Nuestro destino era Cádiz y esto le hubiese llevado prácticamente a casa, pero insistía en no continuar con nosotros, así que le dejamos en un pequeño pueblo cuyo nombre no recuerdo. A penas había arrancado el coche cuando otro vehículo se paró a su lado, así que di la vuelta y pregunté "¿hay algún problema?". Un policía de unos 60 años con una indudable bondad en su mirada me contestó "ninguno, hijo. Sólo les vamos a llevar a la iglesia donde se les atenderá y se les dará una cama hasta mañana". Aún no había pasado un minuto, y este caballero ya se conocía toda la historia y disponía de la ayuda necesaria.
Estamos ante el típico escenario liberal: un individuo testarudo tiene un encontronazo con la realidad y termina dependiendo de la amabilidad de los demás. Cuando el Gobierno interviene, se hace lo que se tiene que hacer para ayudarle a él y a su familia y proveerles con una solución a sus problemas. No hay nada que firmar, ni listas de espera. Es compasión entre humanos; una red orgánica e invisible a nivel nacional con la que se puede contar.

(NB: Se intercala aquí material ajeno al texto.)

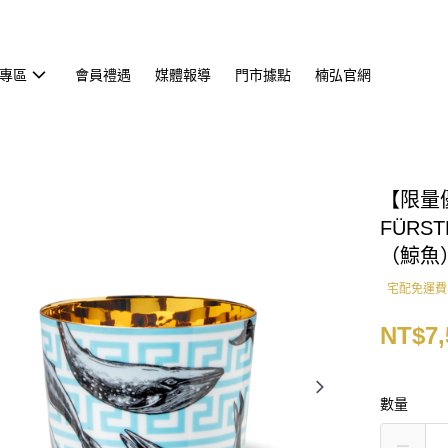
專區
會員禮遇
媒體報導
門市據點
楠弘官網
【限量優
FÜRST
（鯨魚
宅配免運費
NT$7,
數量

Los progres, tras destruir su propia marca "anti-liberal" un par de veces, decidieron que era buena idea esconderse tras la etiqueta de liberales, creyendo que la compasión nace de la burocracia una vez se han rellenado los pertinentes formularios. Y fluye en la forma de programas fastidiosos y absolutamente pre-planeados, de modo que nadie tiene que utilizar el corazón o la cabeza para hacer a algo diferente. No se puede confiar en el sector privado ni en lo cívico; esos son lugares donde las personas y las organizaciones persiguen sus propias ideas en lugar de hacerlo de la manera en que los progresistas quieren que se hagan las cosas. No; el sector público, el gobierno, especialmente a nivel federal, representa la única entidad con la influencia para asegurarse de que las cosas se hagan de la manera en que los progresistas quieren que se hagan en todas partes y siempre.
Los progres son la gente menos liberal que se pueda encontrar. Han robado descaradamente una etiqueta y la están destruyendo como destruyeron la suya propia.